**Extrait de page:**
AEX
13.6800
"Un coup de semonce", voire le combat de "la dernière chance pour sauver la médecine de terrain": des milliers de médecins et biologistes libéraux ont fermé cabinets et laboratoires jeudi et vendredi, les uns pour réclamer des hausses de tarifs, les autres pour s'élever contre une ponction de leurs bénéfices.
"Je fais des remplacements un peu partout, et ça ne me donne pas envie de m'installer", témoigne Julien Rogowski, 30 ans, généraliste en Alsace. "Je me demande toujours : +Mais comment fait le titulaire pour tenir, pour travailler dans ces conditions-là?+"
Un peu plus expérimenté, Arnaud Saada, 39 ans, installé à Massy (Essonne), se lamente devant le nombre de demandes de rendez-vous qu'il n'arrive pas à honorer. "Je refuse une petite dizaine de patients par jour, c'est abominable", confie-t-il.
Ce "mouvement historique" a été initié par le jeune collectif "Médecins pour demain", qui a rassemblé en quelques semaines près de 15.000 membres sur Facebook, symptôme d'une colère qui se répand parmi les 110.000 praticiens libéraux en exercice.
Avec pour revendication le doublement du tarif de la consultation (de 25 à 50 euros), ce groupe a rallié les syndicats à sa cause. Ceux-ci y voient un moyen de peser dans la négociation ouverte avec l'Assurance maladie en vue d'un nouvel accord pour les cinq prochaines années.
- Cinquante euros -
"Cinquante euros, ça peut paraître complètement fou, mais c'est un point sur l'horizon pour s'approcher de la moyenne européenne" du tarif de consultation, autour de 45 euros, fait valoir Jérôme Marty, du syndicat UFML.
"Est-ce que les Français sont prêts à débourser 50 euros ? Ça coûte 7 milliards d'euros. Est-ce qu'ils sont prêts à ce que leur complémentaire santé augmente ?", a réagi sur franceinfo le patron de l'Assurance maladie, Thomas Fatôme, tout en se disant prêt à "une revalorisation".
La hausse des tarifs est présentée par les syndicats comme une nécessité pour créer un "choc d'attractivité" vers une médecine de ville en manque criant d'effectifs, écrasée par les tâches administratives au détriment du soin, et qui n'attire plus les jeunes.
Médecins pour demain a anticipé "des milliers de cabinets médicaux fermés" durant deux jours. Un rassemblement était prévu à Paris, près du ministère de la Santé à 14H00.
Les médecins s'inquiètent aussi pour leur liberté d'installation, de plus en plus remise en question, notamment au Parlement où s'accumulent les propositions de loi sur les déserts médicaux.
"Si nous ne sommes pas entendus, nous appellerons à la grève dure et illimitée à partir du 26 décembre", prévient déjà Médecins pour demain.
- "Entêtement" -
Le porte-parole du gouvernement, Olivier Véran, a indiqué jeudi sur BFMTV souhaiter laisser "l'Assurance maladie travailler avec les syndicats". Mais il a dit comprendre "parfaitement le stress, voire la détresse dans laquelle se trouvent un certain nombre de nos médecins".

**Données fournies:**
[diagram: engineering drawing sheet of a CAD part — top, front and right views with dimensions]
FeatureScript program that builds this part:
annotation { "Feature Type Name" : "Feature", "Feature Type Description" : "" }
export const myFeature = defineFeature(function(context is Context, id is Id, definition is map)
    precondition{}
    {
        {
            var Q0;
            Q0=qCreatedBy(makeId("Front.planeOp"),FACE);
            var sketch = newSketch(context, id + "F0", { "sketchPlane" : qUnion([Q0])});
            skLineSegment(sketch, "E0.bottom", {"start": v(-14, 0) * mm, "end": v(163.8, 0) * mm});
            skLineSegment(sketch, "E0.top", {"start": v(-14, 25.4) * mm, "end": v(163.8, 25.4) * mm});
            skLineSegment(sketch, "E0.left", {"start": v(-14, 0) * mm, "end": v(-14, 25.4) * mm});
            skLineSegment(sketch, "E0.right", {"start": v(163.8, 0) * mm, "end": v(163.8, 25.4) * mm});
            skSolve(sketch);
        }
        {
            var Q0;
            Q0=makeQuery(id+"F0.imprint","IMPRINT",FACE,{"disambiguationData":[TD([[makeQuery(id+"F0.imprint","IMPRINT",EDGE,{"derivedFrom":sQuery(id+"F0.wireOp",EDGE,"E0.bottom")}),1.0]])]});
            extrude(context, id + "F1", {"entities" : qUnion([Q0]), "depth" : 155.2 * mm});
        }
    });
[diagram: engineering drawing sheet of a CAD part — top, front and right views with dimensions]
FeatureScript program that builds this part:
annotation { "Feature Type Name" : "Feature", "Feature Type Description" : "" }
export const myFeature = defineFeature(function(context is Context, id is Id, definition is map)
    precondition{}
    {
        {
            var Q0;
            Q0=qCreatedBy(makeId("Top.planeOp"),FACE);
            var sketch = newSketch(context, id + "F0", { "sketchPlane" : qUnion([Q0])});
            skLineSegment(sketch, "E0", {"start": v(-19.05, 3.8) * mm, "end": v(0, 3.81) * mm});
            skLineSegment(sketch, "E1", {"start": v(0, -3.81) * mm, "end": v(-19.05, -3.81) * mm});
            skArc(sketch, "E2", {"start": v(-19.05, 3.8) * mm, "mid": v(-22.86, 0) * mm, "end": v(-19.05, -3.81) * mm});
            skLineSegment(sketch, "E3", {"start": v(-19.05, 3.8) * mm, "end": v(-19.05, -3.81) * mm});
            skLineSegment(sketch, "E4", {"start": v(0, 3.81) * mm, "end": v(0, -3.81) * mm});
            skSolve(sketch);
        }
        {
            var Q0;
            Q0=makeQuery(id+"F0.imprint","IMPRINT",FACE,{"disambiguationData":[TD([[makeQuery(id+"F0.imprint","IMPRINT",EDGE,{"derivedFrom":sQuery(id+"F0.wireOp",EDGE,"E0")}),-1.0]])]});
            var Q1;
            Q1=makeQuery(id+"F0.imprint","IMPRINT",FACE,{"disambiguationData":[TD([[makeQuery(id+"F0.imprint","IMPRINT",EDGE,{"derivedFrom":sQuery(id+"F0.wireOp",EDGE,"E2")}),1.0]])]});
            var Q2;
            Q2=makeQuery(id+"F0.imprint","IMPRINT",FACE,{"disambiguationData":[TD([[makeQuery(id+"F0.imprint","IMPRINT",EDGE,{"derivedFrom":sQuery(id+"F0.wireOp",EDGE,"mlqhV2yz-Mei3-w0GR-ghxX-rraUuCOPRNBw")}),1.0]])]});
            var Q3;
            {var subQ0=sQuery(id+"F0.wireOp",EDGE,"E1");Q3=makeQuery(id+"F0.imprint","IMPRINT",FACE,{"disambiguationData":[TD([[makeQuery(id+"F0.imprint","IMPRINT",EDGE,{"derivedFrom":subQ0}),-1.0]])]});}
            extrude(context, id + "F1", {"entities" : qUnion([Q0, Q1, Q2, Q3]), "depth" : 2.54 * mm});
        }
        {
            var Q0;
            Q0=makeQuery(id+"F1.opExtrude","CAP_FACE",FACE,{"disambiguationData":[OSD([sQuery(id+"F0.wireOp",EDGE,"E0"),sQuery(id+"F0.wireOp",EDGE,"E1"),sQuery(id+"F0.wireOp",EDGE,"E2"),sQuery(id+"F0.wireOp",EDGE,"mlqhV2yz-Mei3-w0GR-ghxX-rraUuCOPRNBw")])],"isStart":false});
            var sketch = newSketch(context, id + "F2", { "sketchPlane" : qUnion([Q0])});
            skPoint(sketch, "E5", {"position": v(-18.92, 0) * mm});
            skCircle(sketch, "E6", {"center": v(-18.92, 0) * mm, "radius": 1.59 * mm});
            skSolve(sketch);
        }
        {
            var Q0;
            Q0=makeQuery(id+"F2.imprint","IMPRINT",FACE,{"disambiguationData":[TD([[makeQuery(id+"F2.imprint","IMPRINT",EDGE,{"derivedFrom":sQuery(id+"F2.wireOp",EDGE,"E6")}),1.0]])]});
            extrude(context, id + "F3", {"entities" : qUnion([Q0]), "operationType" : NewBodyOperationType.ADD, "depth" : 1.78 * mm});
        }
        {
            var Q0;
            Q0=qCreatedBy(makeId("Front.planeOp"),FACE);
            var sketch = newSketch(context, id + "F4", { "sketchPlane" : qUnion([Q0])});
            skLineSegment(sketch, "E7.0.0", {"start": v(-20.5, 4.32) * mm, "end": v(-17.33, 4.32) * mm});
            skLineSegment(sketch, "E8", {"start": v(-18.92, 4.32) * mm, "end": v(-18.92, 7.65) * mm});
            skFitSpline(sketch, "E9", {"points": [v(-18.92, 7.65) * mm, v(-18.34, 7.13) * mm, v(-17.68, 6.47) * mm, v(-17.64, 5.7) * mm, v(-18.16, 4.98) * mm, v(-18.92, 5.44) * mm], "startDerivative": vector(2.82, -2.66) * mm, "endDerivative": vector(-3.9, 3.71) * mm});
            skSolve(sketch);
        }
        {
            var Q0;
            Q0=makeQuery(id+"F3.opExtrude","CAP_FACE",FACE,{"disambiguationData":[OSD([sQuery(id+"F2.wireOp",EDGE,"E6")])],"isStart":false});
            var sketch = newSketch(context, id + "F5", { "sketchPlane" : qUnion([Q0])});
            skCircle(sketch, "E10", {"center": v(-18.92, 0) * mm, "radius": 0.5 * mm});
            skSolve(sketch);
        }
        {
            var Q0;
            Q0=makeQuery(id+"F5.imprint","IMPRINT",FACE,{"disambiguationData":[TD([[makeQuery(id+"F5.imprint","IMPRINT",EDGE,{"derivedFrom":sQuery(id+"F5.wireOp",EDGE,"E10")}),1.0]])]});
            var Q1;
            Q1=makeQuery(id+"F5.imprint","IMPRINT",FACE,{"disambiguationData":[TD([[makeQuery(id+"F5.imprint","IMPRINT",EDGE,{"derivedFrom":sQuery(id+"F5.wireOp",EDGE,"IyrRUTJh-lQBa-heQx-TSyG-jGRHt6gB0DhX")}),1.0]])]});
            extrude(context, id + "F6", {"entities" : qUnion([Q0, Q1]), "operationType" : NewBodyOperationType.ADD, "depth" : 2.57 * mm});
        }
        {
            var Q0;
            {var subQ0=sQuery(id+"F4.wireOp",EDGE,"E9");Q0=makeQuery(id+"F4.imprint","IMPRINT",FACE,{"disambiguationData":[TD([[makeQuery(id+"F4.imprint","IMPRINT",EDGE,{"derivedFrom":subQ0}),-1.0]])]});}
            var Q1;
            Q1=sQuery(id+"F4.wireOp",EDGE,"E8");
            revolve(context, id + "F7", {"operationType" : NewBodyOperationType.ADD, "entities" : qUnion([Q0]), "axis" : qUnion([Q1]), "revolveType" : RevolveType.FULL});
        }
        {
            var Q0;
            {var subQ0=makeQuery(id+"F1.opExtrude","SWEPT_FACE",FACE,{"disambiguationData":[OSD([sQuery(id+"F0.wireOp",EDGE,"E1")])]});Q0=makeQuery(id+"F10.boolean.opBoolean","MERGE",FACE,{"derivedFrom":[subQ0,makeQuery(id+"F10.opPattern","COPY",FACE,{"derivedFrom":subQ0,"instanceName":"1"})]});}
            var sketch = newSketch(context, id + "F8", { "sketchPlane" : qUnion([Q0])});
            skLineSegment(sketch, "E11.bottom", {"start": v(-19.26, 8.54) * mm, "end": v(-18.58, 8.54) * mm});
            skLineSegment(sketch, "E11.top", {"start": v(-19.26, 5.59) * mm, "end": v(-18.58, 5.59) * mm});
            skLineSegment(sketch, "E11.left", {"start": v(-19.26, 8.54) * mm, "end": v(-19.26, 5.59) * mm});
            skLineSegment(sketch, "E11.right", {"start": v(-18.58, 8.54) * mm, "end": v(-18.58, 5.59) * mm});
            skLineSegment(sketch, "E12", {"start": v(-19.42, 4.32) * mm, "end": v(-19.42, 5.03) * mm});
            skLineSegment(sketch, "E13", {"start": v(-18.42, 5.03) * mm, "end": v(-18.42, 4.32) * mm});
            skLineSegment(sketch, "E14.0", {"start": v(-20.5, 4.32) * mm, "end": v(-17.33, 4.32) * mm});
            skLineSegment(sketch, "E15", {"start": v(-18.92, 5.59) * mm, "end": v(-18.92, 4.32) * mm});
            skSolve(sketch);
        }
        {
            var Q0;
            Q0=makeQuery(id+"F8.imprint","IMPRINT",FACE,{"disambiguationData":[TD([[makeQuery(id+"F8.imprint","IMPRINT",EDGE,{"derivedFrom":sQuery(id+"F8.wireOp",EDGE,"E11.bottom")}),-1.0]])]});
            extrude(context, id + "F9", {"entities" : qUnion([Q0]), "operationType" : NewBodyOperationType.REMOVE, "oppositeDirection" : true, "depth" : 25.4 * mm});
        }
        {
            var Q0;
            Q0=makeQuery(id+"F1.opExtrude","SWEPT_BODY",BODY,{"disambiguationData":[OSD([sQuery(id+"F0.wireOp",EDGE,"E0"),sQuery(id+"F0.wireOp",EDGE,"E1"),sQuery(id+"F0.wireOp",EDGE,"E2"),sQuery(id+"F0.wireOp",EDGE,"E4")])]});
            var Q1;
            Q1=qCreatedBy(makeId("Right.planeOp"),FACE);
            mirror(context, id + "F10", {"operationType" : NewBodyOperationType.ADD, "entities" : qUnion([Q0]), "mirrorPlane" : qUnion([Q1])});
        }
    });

**Consignes:**
1/ Dans l'article sur la grève des médecins, reproduisez le passage commençant par "La hausse des" et se terminant par "Médecins pour demain.", en substituant "Docteurs de demain" à "Médecins pour demain".
2/ Relevez toutes les personnes désignées par leur nom dans l'article sur la grève des médecins.

**Réponses attendues:**
1/
La hausse des tarifs est présentée par les syndicats comme une nécessité pour créer un "choc d'attractivité" vers une médecine de ville en manque criant d'effectifs, écrasée par les tâches administratives au détriment du soin, et qui n'attire plus les jeunes.
Docteurs de demain a anticipé "des milliers de cabinets médicaux fermés" durant deux jours. Un rassemblement était prévu à Paris, près du ministère de la Santé à 14H00.
Les médecins s'inquiètent aussi pour leur liberté d'installation, de plus en plus remise en question, notamment au Parlement où s'accumulent les propositions de loi sur les déserts médicaux.
"Si nous ne sommes pas entendus, nous appellerons à la grève dure et illimitée à partir du 26 décembre", prévient déjà Docteurs de demain.

2/
Julien Rogowski
Arnaud Saada
Jérôme Marty
Thomas Fatôme
Olivier Véran